Some of these middlemen exist in crypto, but few have been able to chip away at the exchanges’ power. One solution offered by the custodian Copper Technologies Ltd. allows clients to trade without transferring assets to the exchange’s wallets. But so far none of the five largest trading platforms ranked by Coinmarketcap are plugged into it. FTX had signed onto that offering, but never implemented it, says Copper, adding that it expects to announce more exchange integrations in the coming months.
Wall Street is also looking to familiar names like BNY Mellon and Nasdaq, which are working on their own custody services.
“Asset manager and market makers are demanding integration of the solution as they will no longer be able to lure in investors regardless of promised returns if they park assets on any exchange,” Copper head of research Fadi Aboualfa wrote in an email.

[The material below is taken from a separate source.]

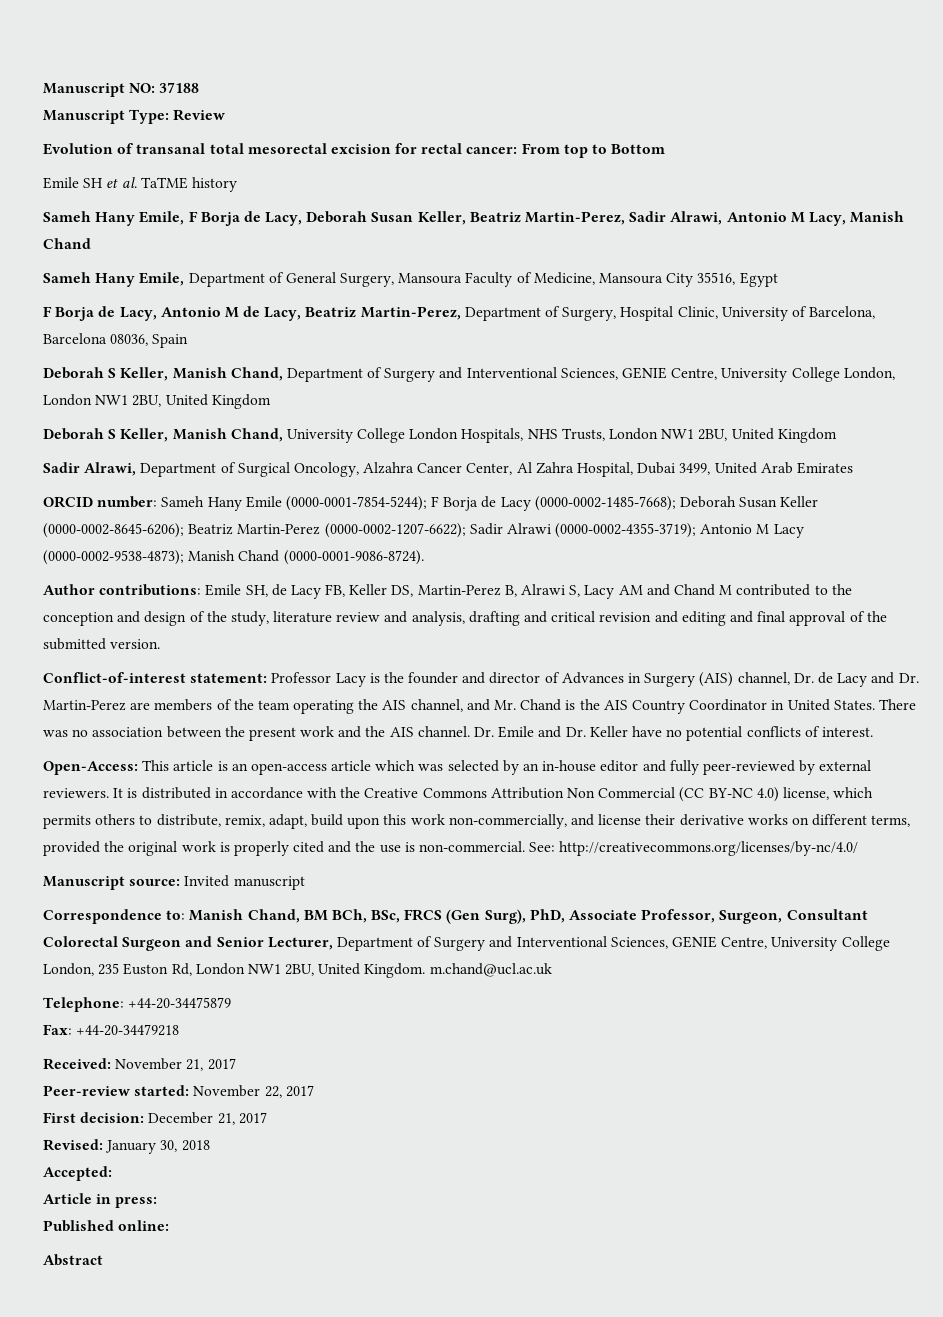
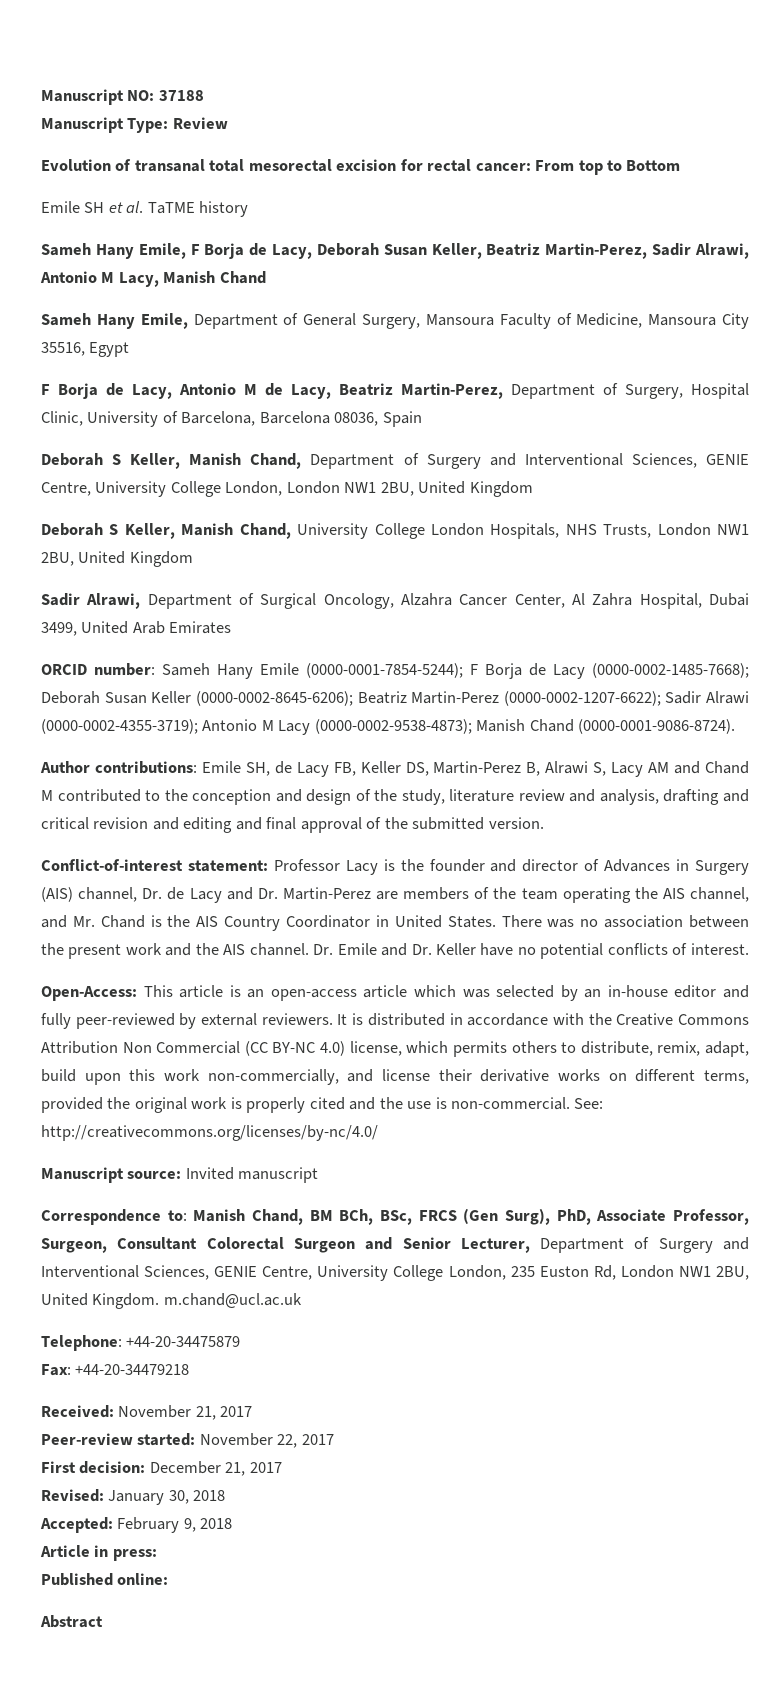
(112, 1173) none -> [117,1517,233,1533] February 9, 2018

At Cumberland, the crypto offshoot of Chicago trading giant DRW, the over-the-counter trading desk saw record volumes and an uptick in onboarding requests this month as liquidity on exchanges thinned out, says global head Chris Zuehlke.
Wintermute, one of the largest crypto market makers, has cut “a lot” of exposure to centralized exchanges, according to founder Evgeny Gaevoy. His ideal: either executing on decentralized exchanges entirely or adopting a model more like CME Group Inc., where trading and custody are separated.

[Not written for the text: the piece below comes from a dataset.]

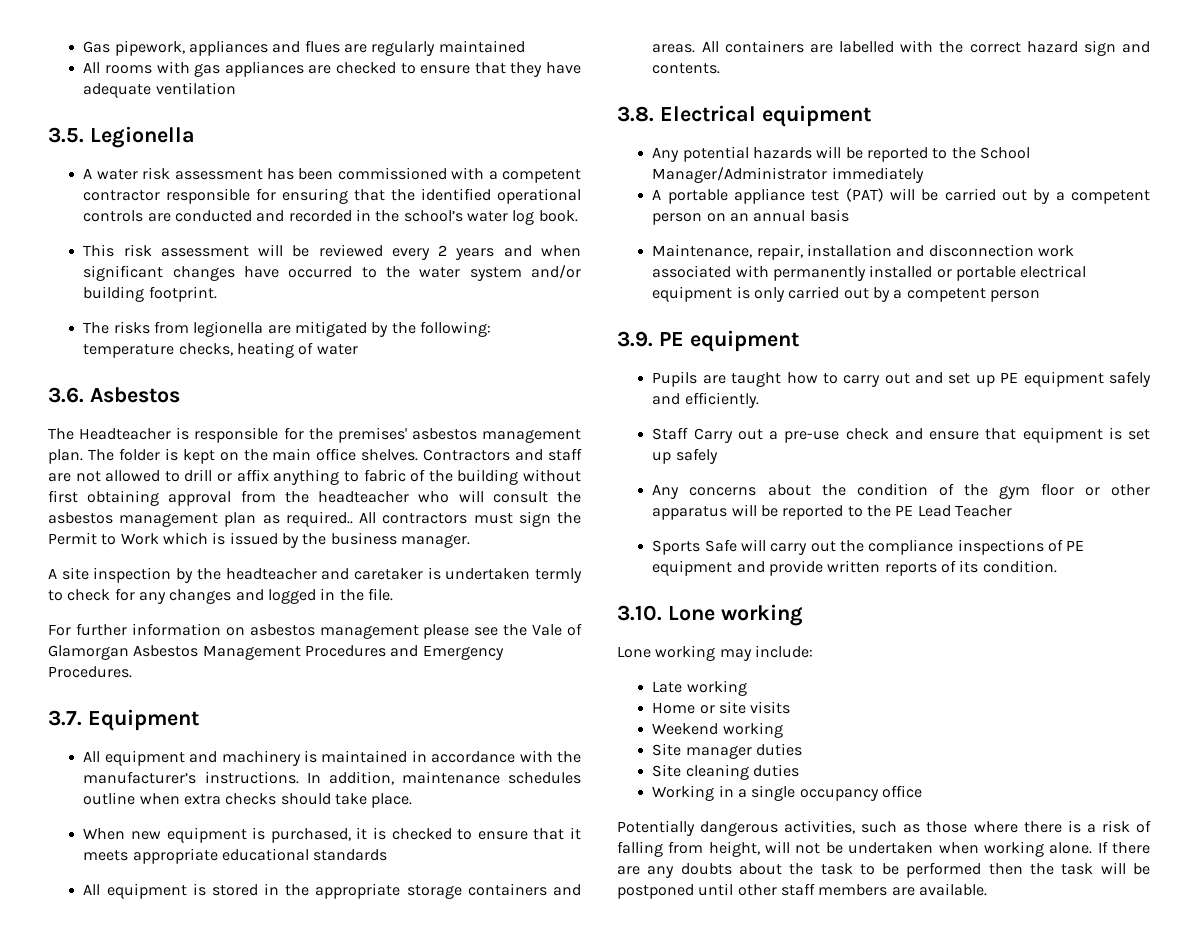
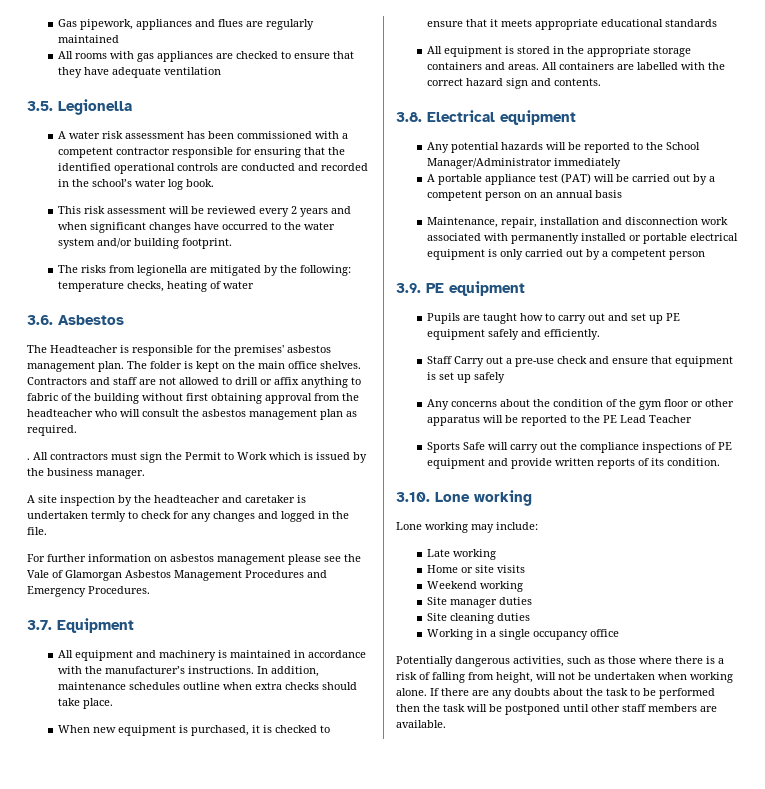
[285,511,353,527] required.. -> [27,425,77,436] [27,458,30,460] required. // .

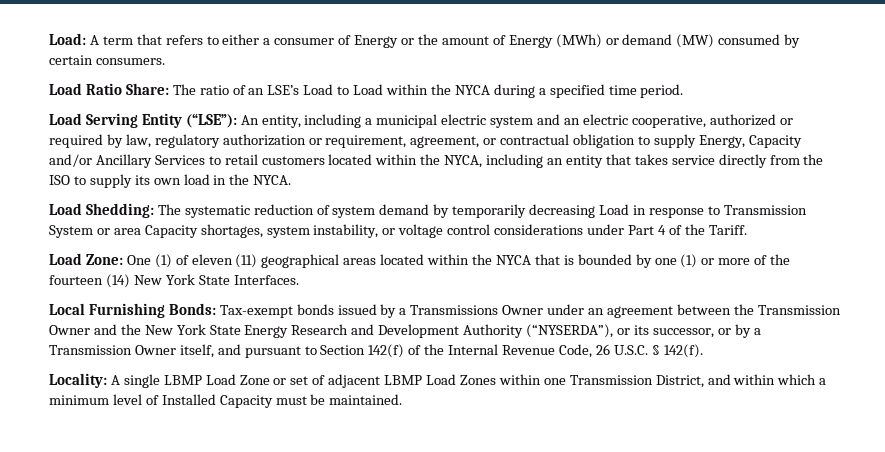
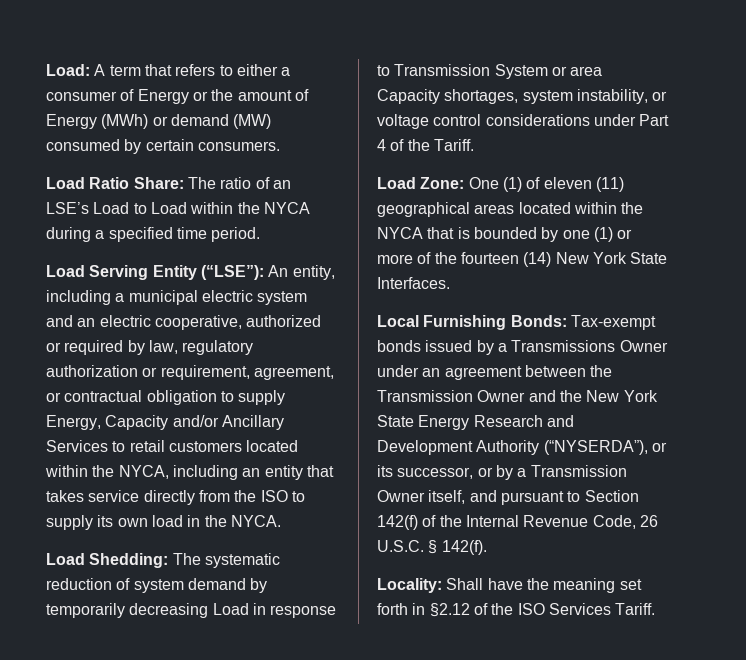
[110,374,827,388] [49,394,403,408] A single LBMP Load Zone or set of adjacent LBMP Load Zones within one Transmission District, and within which a minimum level of Installed Capacity must be maintained. -> [446,578,642,593] [377,603,656,617] Shall have the meaning set forth in §2.12 of the ISO Services Tariff.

The elephant in the room is Binance, the largest exchange by far that’s now grabbing even more market share from its disgraced rival. It has unveiled a custody solution of its own that would allow clients to keep their assets in segregated wallets while trading on the platform.
Still, it is doubtful institutions will accept a self-enforced separation within the same corporate group, said Larry Tabb, head of market structure research at Bloomberg Intelligence.
“The larger institutions will either self-custody in their own wallets or look for third-party custodians to hold their coins,” he said. “That’s going to very much disrupt the current business model of some of these larger crypto establishments.”
Then there’s decentralized finance, the solution those most faithful to the crypto vision are championing. On platforms like Uniswap and dYdX, users trade through software while retaining control of their assets. While volumes on the five largest Dexes more than doubled from October to $114 billion this month, that’s still just 4% of the total for centralized platforms, CoinGecko data show. DeFi is also not practical at scale for many regulated firms for now because it presents money-laundering and other compliance risks.
“We’re trading on chain when we can, but liquidity is not where it is on Binance, so it’s difficult when you have a bit of size,” said Felix Dian, a former Morgan Stanley trader who now runs MVPQ Capital, a crypto hedge fund with 2% assets lost to FTX. “The way forward is spreading your exposure, though to be honest it’s difficult because there are not many counterparties left.”